Life hunkered down with my family in our cozy suburban gulag is marked by equal parts helplessness and household chores. Each day, the stories and statistics grow more terrifying. And yet, each day is bookended, as always, by picking up after the dogs.
I am not complaining. The fact that I am able to work from home, work out from home, play board games with my wife and kids from home, and even take piano lessons via Zoom from home, is the epitome of white-collar privilege. It’s an embarrassment of routine riches at a time when so many are getting sick, even dying; so many are losing their livelihoods; and so many others — nurses, doctors, and food-delivery workers — put themselves at risk on the front lines.
Everything is insane. Everything is normal. How could both these things be true?
The last time I felt this way was the morning of Sept. 12, 2001, when I stood at the corner of West Houston Street and Sixth Avenue at the intersection of two opposite Manhattans. Looking downtown, I saw a smoldering hellscape where the twin towers no longer stood. But when I craned my neck to face uptown, the view was just as unsettling. Everything looked … normal. An almost ordinary day in New York. How could both these things be true?
In journalism we are drawn, like moths to flaming buildings, to what changes. News is change. But equally important is the negative space of news: that which stubbornly doesn’t change.
The horrors inflicted by the coronavirus are a slow-burn story. Like disgraced politicians, we’ve all resigned to spend more time with our families. And for most of us there is nothing to do but wait for things to inevitably get much worse before they get better.
Parmenides said that “nothing comes from nothing.” Paul Newman said “sometimes nothing is a real cool hand.” How could both these things be true?
Social scientists say a crisis like COVID-19 is a “focusing event,” one that recalibrates public policy and cultural norms. This collective focusing may not happen quickly enough. But it is a focusing event for each of us individually as well.
“Be careful,” my 12-year-old son said to my 73-year-old mother. “I could not live without you.”
I would like to believe this self-quarantine can be a focusing event. An opportunity for self-examination and for getting my priorities in order. Thoreau social distanced at Walden Pond to “transact some private business with the fewest obstacles.” But who can be as thorough a thinker as Thoreau now that we all have the internet for a companion. Who can get anything done at all with two kids attending middle school in our kitchen?

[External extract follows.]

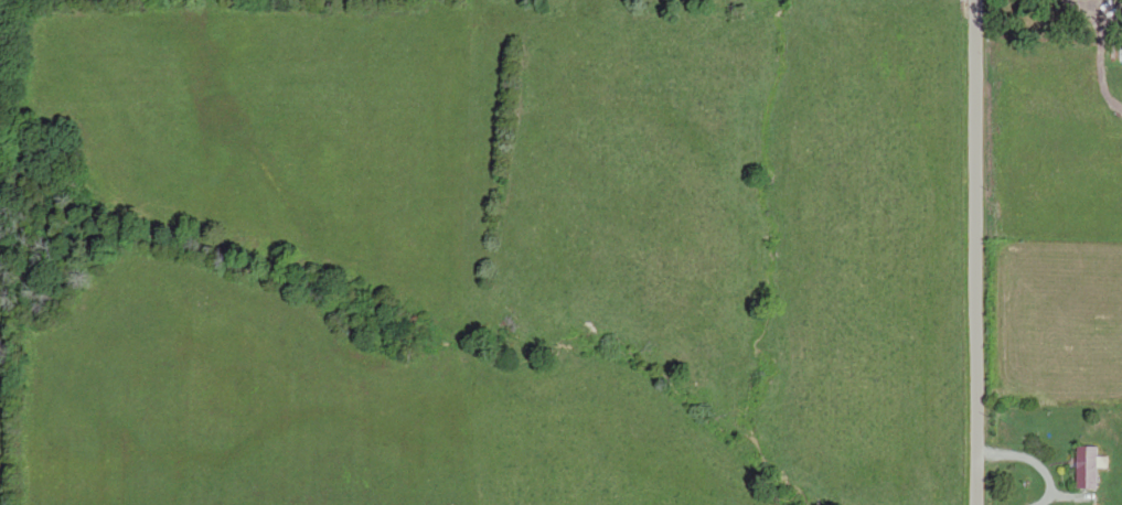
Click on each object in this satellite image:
road: (960, 252)
building: (1090, 468)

This is not really a focusing event. I literally cannot focus at all. I’ve aged six years hunched over my laptop for these last two weeks to the point where I can no longer see the words on my screen. It’s now clear I need to stop pretending and start wearing the damn reading glasses.
This news cycle similarly destroyed what’s left of my attention span and concentration. I’d like to see Thoreau string a few coherent sentences of deep insight together after six hours of Google hangouts.

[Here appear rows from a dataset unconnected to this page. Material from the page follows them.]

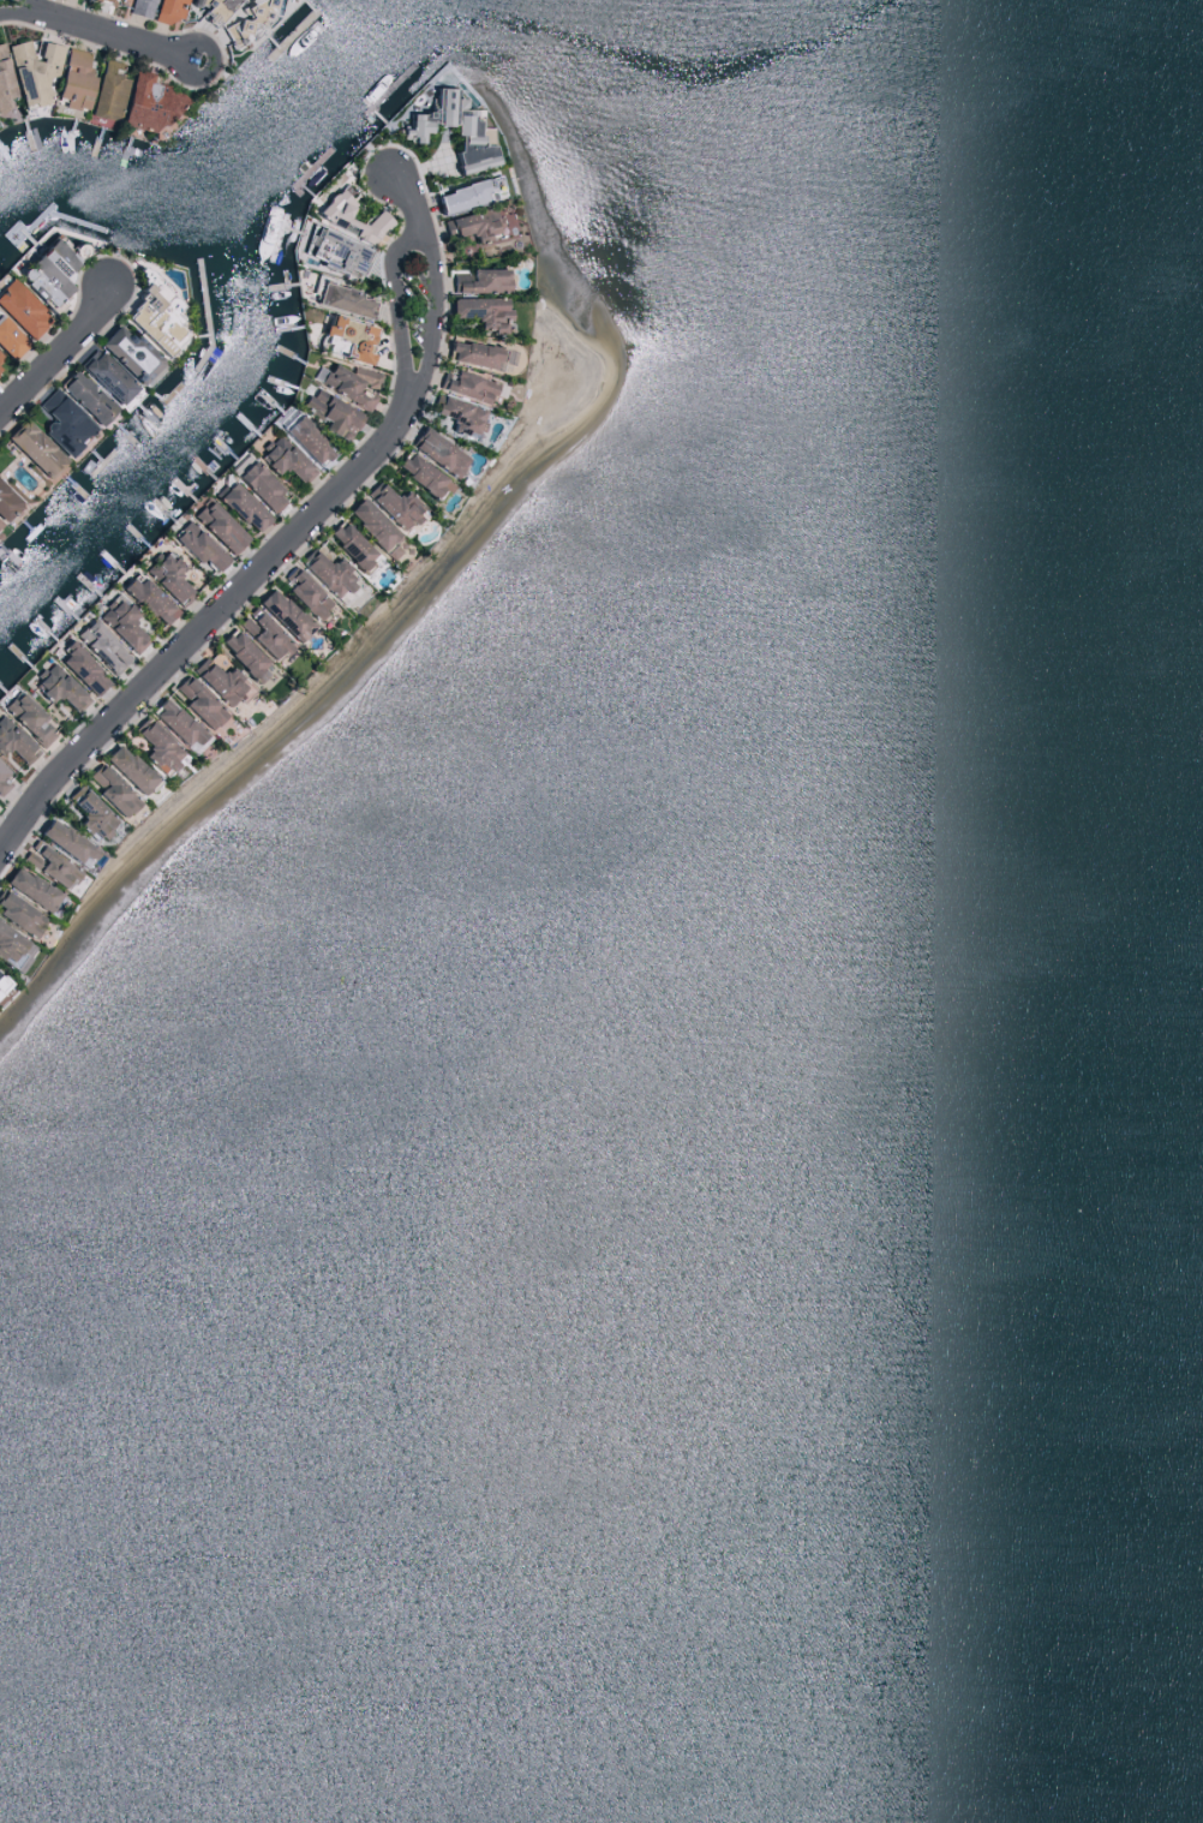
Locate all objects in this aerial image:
building: (110, 0)
building: (139, 7)
building: (213, 8)
building: (168, 10)
road: (101, 29)
building: (32, 69)
building: (72, 78)
building: (4, 86)
building: (105, 90)
building: (149, 102)
building: (466, 125)
building: (467, 193)
building: (331, 213)
building: (471, 224)
building: (334, 251)
building: (46, 271)
building: (480, 279)
building: (342, 299)
building: (20, 309)
building: (479, 309)
building: (153, 314)
building: (346, 338)
building: (9, 340)
building: (127, 353)
building: (0, 355)
road: (60, 356)
building: (105, 376)
building: (350, 383)
building: (465, 385)
building: (84, 397)
building: (331, 412)
building: (459, 414)
building: (62, 422)
building: (305, 439)
building: (33, 447)
building: (437, 451)
building: (283, 459)
building: (419, 473)
building: (258, 485)
building: (6, 503)
building: (394, 504)
building: (240, 506)
building: (369, 522)
building: (218, 526)
building: (348, 544)
building: (196, 545)
road: (290, 545)
building: (328, 574)
building: (166, 575)
building: (304, 592)
building: (147, 599)
building: (282, 614)
building: (120, 622)
building: (260, 633)
building: (100, 645)
building: (242, 653)
building: (80, 667)
building: (217, 680)
building: (57, 687)
building: (198, 703)
building: (27, 718)
building: (174, 722)
building: (14, 741)
building: (156, 746)
building: (127, 768)
building: (2, 780)
building: (110, 790)
building: (89, 813)
building: (65, 842)
building: (28, 888)
building: (19, 914)
building: (12, 948)
building: (1, 985)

My kids have had endless questions about the coronavirus story and have been curious at the opportunity to watch me work. Yes, they really are that bored. When I explained the contours of my day, one of my sons said I sound like the overweight, over-the-hill cop in all the movies who “has a desk job, while the real detectives go out and solve the crimes.” Ouch, but true.

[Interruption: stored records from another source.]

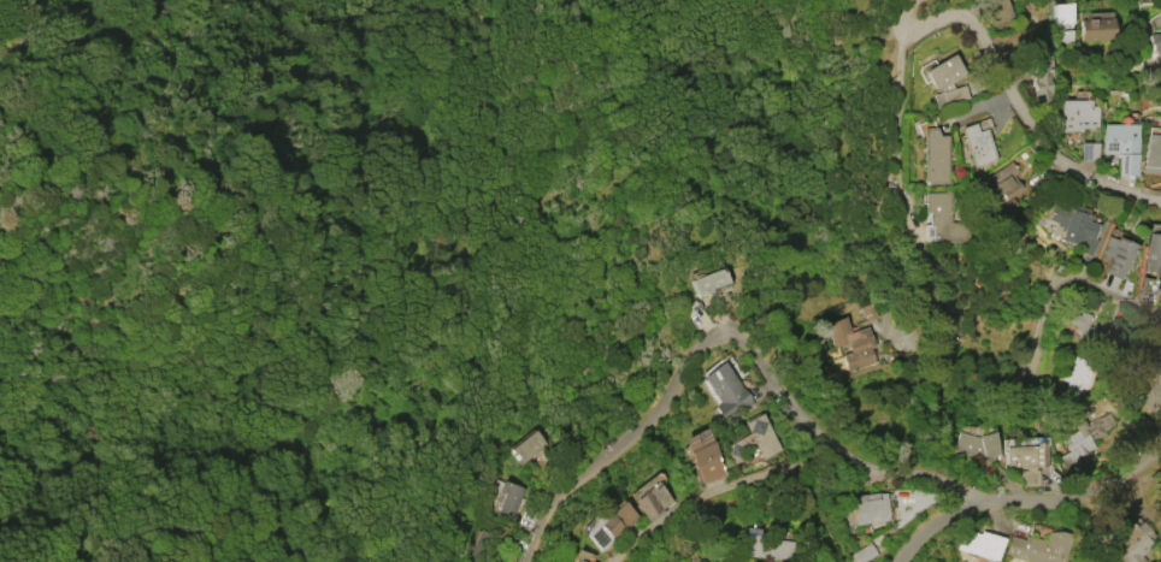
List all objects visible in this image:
building: (995, 11)
road: (902, 15)
building: (1062, 22)
building: (1097, 29)
building: (1156, 45)
building: (1041, 79)
building: (945, 81)
building: (1076, 115)
road: (1020, 118)
building: (977, 145)
building: (1121, 146)
building: (1153, 150)
building: (1089, 151)
building: (934, 157)
road: (898, 176)
building: (1000, 183)
building: (943, 218)
building: (1074, 226)
building: (1154, 253)
building: (1116, 255)
building: (705, 282)
road: (1107, 300)
building: (1079, 321)
road: (734, 336)
building: (851, 343)
building: (1077, 374)
building: (1147, 381)
building: (725, 392)
building: (754, 440)
building: (1083, 440)
building: (976, 445)
building: (527, 447)
building: (703, 456)
building: (1028, 461)
road: (722, 488)
building: (508, 498)
building: (652, 500)
road: (1026, 503)
building: (869, 510)
building: (608, 526)
building: (1131, 543)
building: (981, 544)
building: (763, 548)
building: (1039, 548)
building: (865, 554)
building: (702, 560)
building: (578, 561)
building: (698, 561)
building: (709, 561)

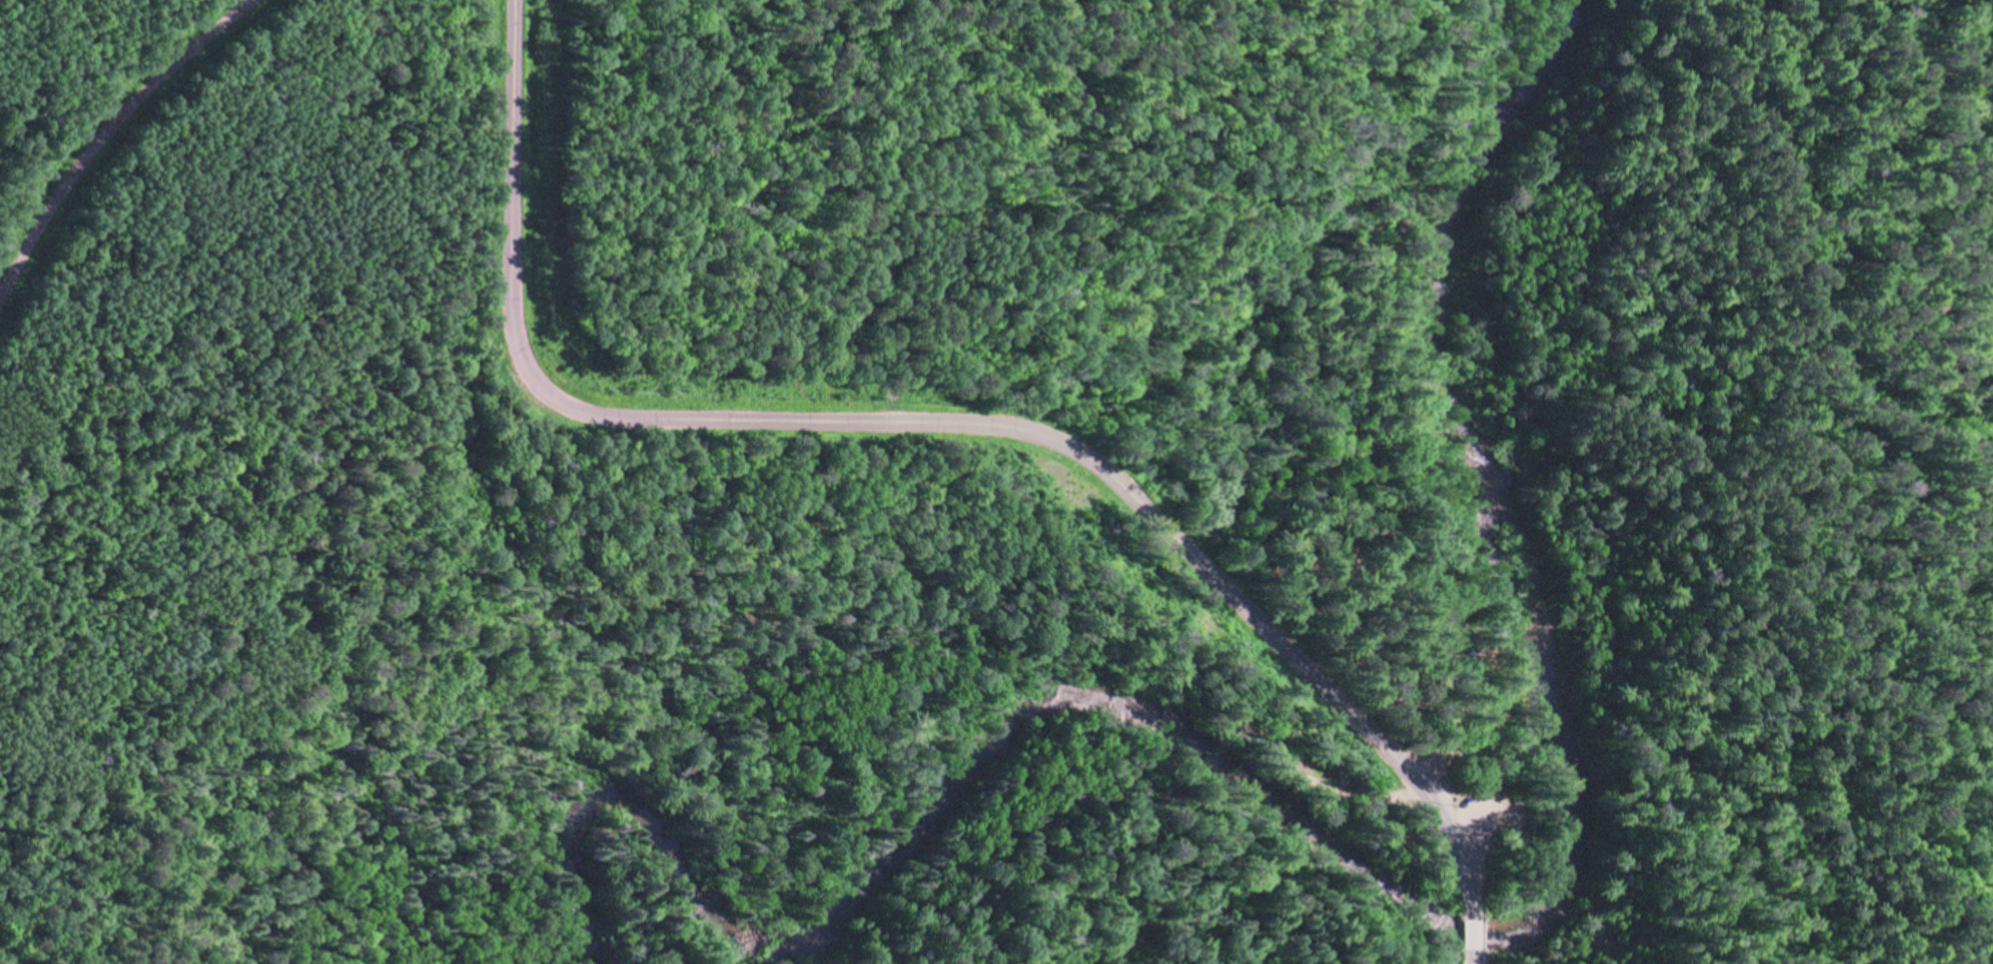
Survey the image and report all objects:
road: (105, 133)
road: (917, 424)
park: (986, 482)
building: (1343, 774)
road: (1471, 936)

The world turned upside down. It also kept spinning. Both things can be true.
This can be a focusing event. And we can just try to make it through the day. These can be long days of despair — and also opportunities to laugh.
It’s hard to imagine with all the grim news and wild swings of the Dow /zigman2/quotes/210598065/realtime DJIA -0.07% , but things will eventually return to something vaguely like normal. Until then, we can all take some comfort knowing there will be plenty of dishes — and dog poop.
Until then, I will do more or less what I did on that morning in 2001: Grab a bagel and start walking toward the smoke.
Well, this time I’ll probably do it without leaving my makeshift desk — and with the reading glasses on.